Un nouvel événement va remplacer le salon de l'auto.

Un premier Brussels Auto Show

Il y a du changement pour les habitués du salon de l'auto en 2024. La Febiac, la Fédération de l'Industrie de l'Automobile et du Cycle, a en effet décidé de ne pas l'organiser cette année. À la place, elle a annoncé la première édition de "l'Automotive eMotion Summit" qui aura lieu en février. Ce nouvel événement sera largement dédié aux évolutions de l'industrie et aux nouvelles technologies, et spécifiquement orienté vers les professionnels. Il comprendra aussi une importante section B2G (business to government), en parallèle au volet B2B.

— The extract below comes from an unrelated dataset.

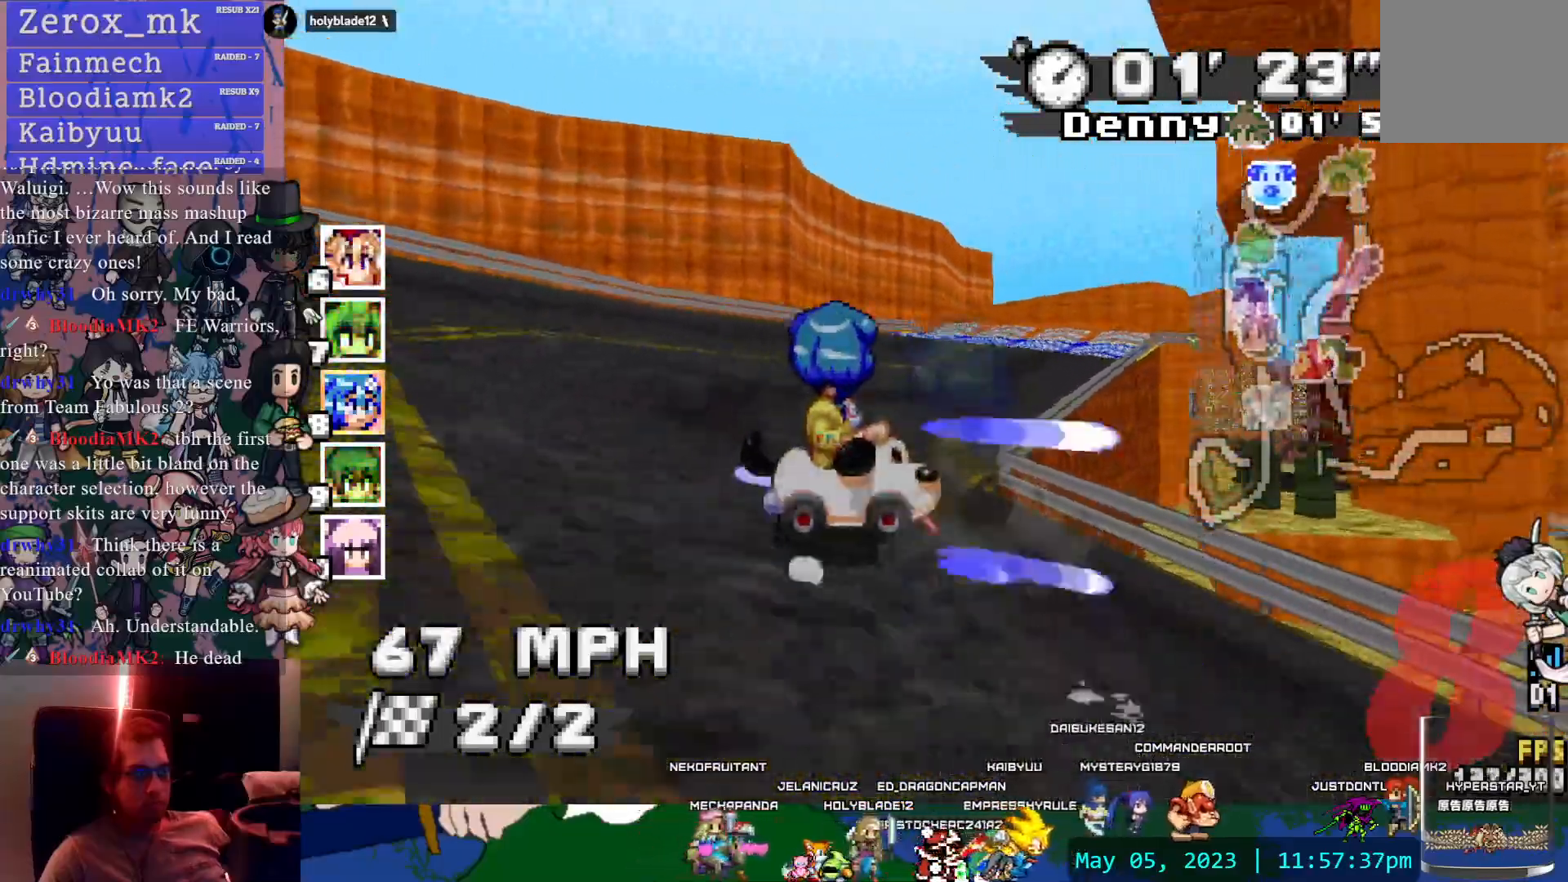
{"buttons": ["CROSS"], "left_stick": "center", "right_stick": "center", "events": [[150, "R2", "down"], [217, "R2", "up"], [483, "R1", "up"], [500, "left_stick", "center"]]}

Les particuliers amateurs de voitures pourront cependant assister au Brussels Auto Show, du 17 au 21 janvier à Brussels Expo. Lancé par l'organisation néerlandaise 402 Automotive, cet événement se décrit comme "le plus grand événement automobile du Benelux avec pas moins de six palais (60.000 m²) remplis de spectacles automobiles. Plus de 400 voitures, motos et camions, ainsi que plus de 150 entreprises seront présents." Le Brussels Auto Show sera donc bien différent du salon de l'auto tel qu'on l'a connu. On est ici plutôt dans une fête de l'automobile avec de nombreux divertissements.